## DATA UNDER STUDY
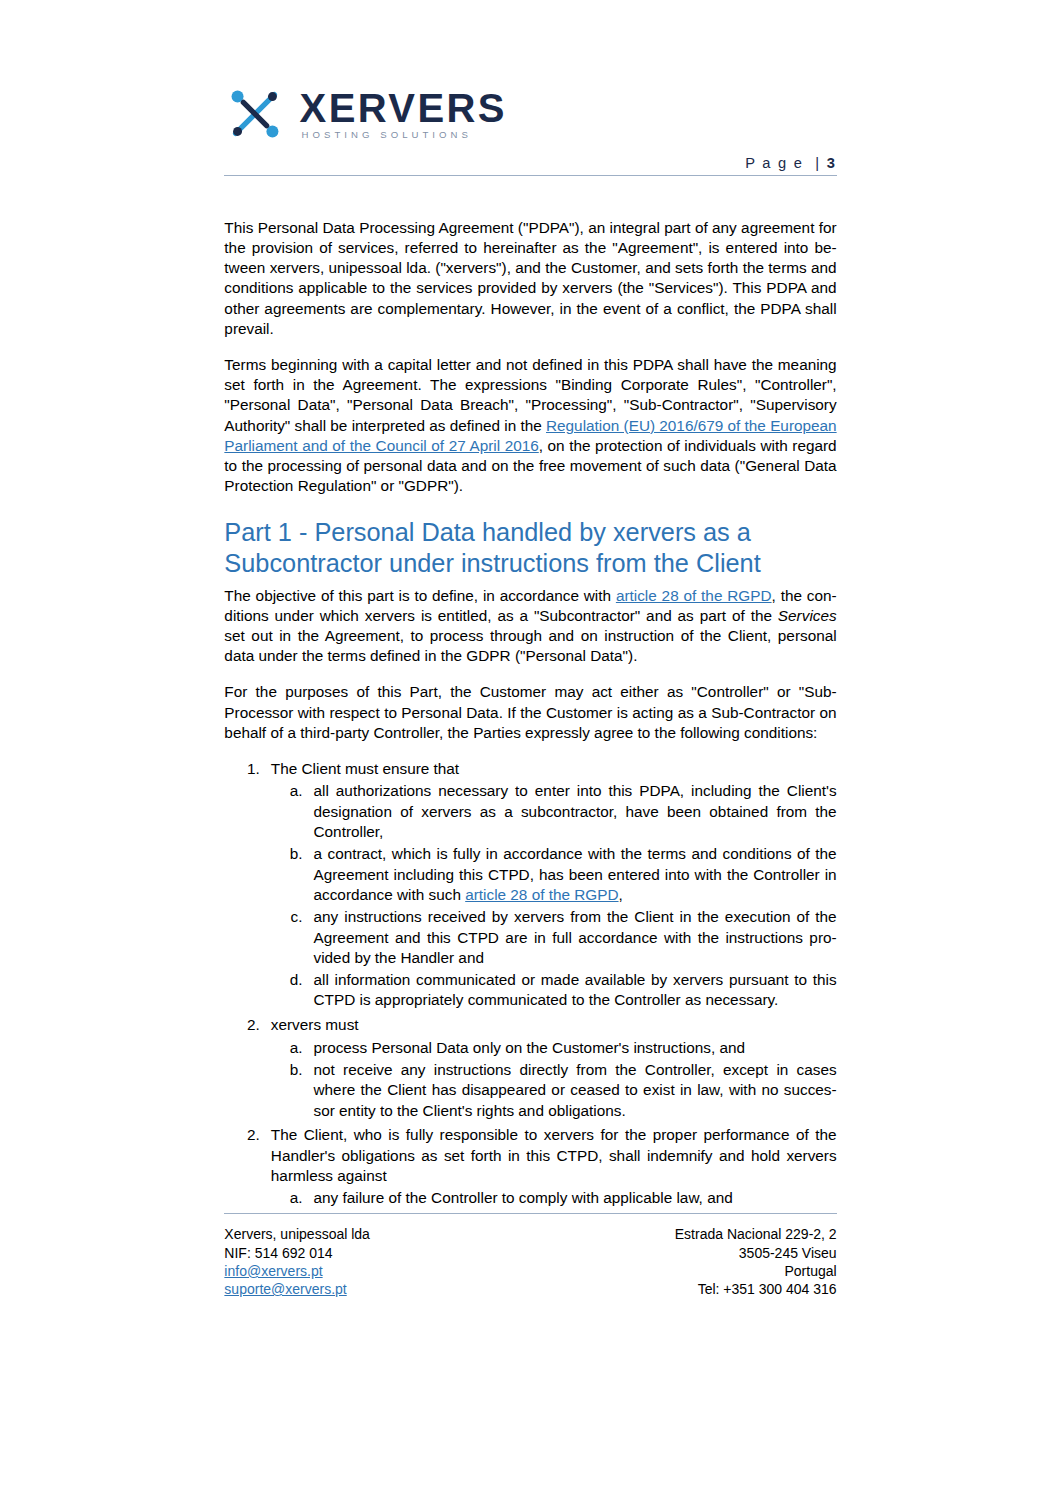XERVERS
HOSTING SOLUTIONS
P a g e | 3
This Personal Data Processing Agreement ("PDPA"), an integral part of any agreement for the provision of services, referred to hereinafter as the "Agreement", is entered into between xervers, unipessoal lda. ("xervers"), and the Customer, and sets forth the terms and conditions applicable to the services provided by xervers (the "Services"). This PDPA and other agreements are complementary. However, in the event of a conflict, the PDPA shall prevail.
Terms beginning with a capital letter and not defined in this PDPA shall have the meaning set forth in the Agreement. The expressions "Binding Corporate Rules", "Controller", "Personal Data", "Personal Data Breach", "Processing", "Sub-Contractor", "Supervisory Authority" shall be interpreted as defined in the Regulation (EU) 2016/679 of the European Parliament and of the Council of 27 April 2016, on the protection of individuals with regard to the processing of personal data and on the free movement of such data ("General Data Protection Regulation" or "GDPR").
Part 1 - Personal Data handled by xervers as a Subcontractor under instructions from the Client
The objective of this part is to define, in accordance with article 28 of the RGPD, the conditions under which xervers is entitled, as a "Subcontractor" and as part of the Services set out in the Agreement, to process through and on instruction of the Client, personal data under the terms defined in the GDPR ("Personal Data").
For the purposes of this Part, the Customer may act either as "Controller" or "Sub-Processor with respect to Personal Data. If the Customer is acting as a Sub-Contractor on behalf of a third-party Controller, the Parties expressly agree to the following conditions:
The Client must ensure that
all authorizations necessary to enter into this PDPA, including the Client's designation of xervers as a subcontractor, have been obtained from the Controller,
a contract, which is fully in accordance with the terms and conditions of the Agreement including this CTPD, has been entered into with the Controller in accordance with such article 28 of the RGPD,
any instructions received by xervers from the Client in the execution of the Agreement and this CTPD are in full accordance with the instructions provided by the Handler and
all information communicated or made available by xervers pursuant to this CTPD is appropriately communicated to the Controller as necessary.
xervers must
process Personal Data only on the Customer's instructions, and
not receive any instructions directly from the Controller, except in cases where the Client has disappeared or ceased to exist in law, with no successor entity to the Client's rights and obligations.
The Client, who is fully responsible to xervers for the proper performance of the Handler's obligations as set forth in this CTPD, shall indemnify and hold xervers harmless against
any failure of the Controller to comply with applicable law, and
Xervers, unipessoal lda
NIF: 514 692 014
info@xervers.pt
suporte@xervers.pt
Estrada Nacional 229-2, 2
3505-245 Viseu
Portugal
Tel: +351 300 404 316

## WHAT THE EXERCISE ASKS
Repeat each record exactly as shown above, dropping all images.

## ANSWER BELOW
XERVERS
HOSTING SOLUTIONS
P a g e | 3
This Personal Data Processing Agreement ("PDPA"), an integral part of any agreement for the provision of services, referred to hereinafter as the "Agreement", is entered into between xervers, unipessoal lda. ("xervers"), and the Customer, and sets forth the terms and conditions applicable to the services provided by xervers (the "Services"). This PDPA and other agreements are complementary. However, in the event of a conflict, the PDPA shall prevail.
Terms beginning with a capital letter and not defined in this PDPA shall have the meaning set forth in the Agreement. The expressions "Binding Corporate Rules", "Controller", "Personal Data", "Personal Data Breach", "Processing", "Sub-Contractor", "Supervisory Authority" shall be interpreted as defined in the Regulation (EU) 2016/679 of the European Parliament and of the Council of 27 April 2016, on the protection of individuals with regard to the processing of personal data and on the free movement of such data ("General Data Protection Regulation" or "GDPR").
Part 1 - Personal Data handled by xervers as a Subcontractor under instructions from the Client
The objective of this part is to define, in accordance with article 28 of the RGPD, the conditions under which xervers is entitled, as a "Subcontractor" and as part of the Services set out in the Agreement, to process through and on instruction of the Client, personal data under the terms defined in the GDPR ("Personal Data").
For the purposes of this Part, the Customer may act either as "Controller" or "Sub-Processor with respect to Personal Data. If the Customer is acting as a Sub-Contractor on behalf of a third-party Controller, the Parties expressly agree to the following conditions:
The Client must ensure that
all authorizations necessary to enter into this PDPA, including the Client's designation of xervers as a subcontractor, have been obtained from the Controller,
a contract, which is fully in accordance with the terms and conditions of the Agreement including this CTPD, has been entered into with the Controller in accordance with such article 28 of the RGPD,
any instructions received by xervers from the Client in the execution of the Agreement and this CTPD are in full accordance with the instructions provided by the Handler and
all information communicated or made available by xervers pursuant to this CTPD is appropriately communicated to the Controller as necessary.
xervers must
process Personal Data only on the Customer's instructions, and
not receive any instructions directly from the Controller, except in cases where the Client has disappeared or ceased to exist in law, with no successor entity to the Client's rights and obligations.
The Client, who is fully responsible to xervers for the proper performance of the Handler's obligations as set forth in this CTPD, shall indemnify and hold xervers harmless against
any failure of the Controller to comply with applicable law, and
Xervers, unipessoal lda
NIF: 514 692 014
info@xervers.pt
suporte@xervers.pt
Estrada Nacional 229-2, 2
3505-245 Viseu
Portugal
Tel: +351 300 404 316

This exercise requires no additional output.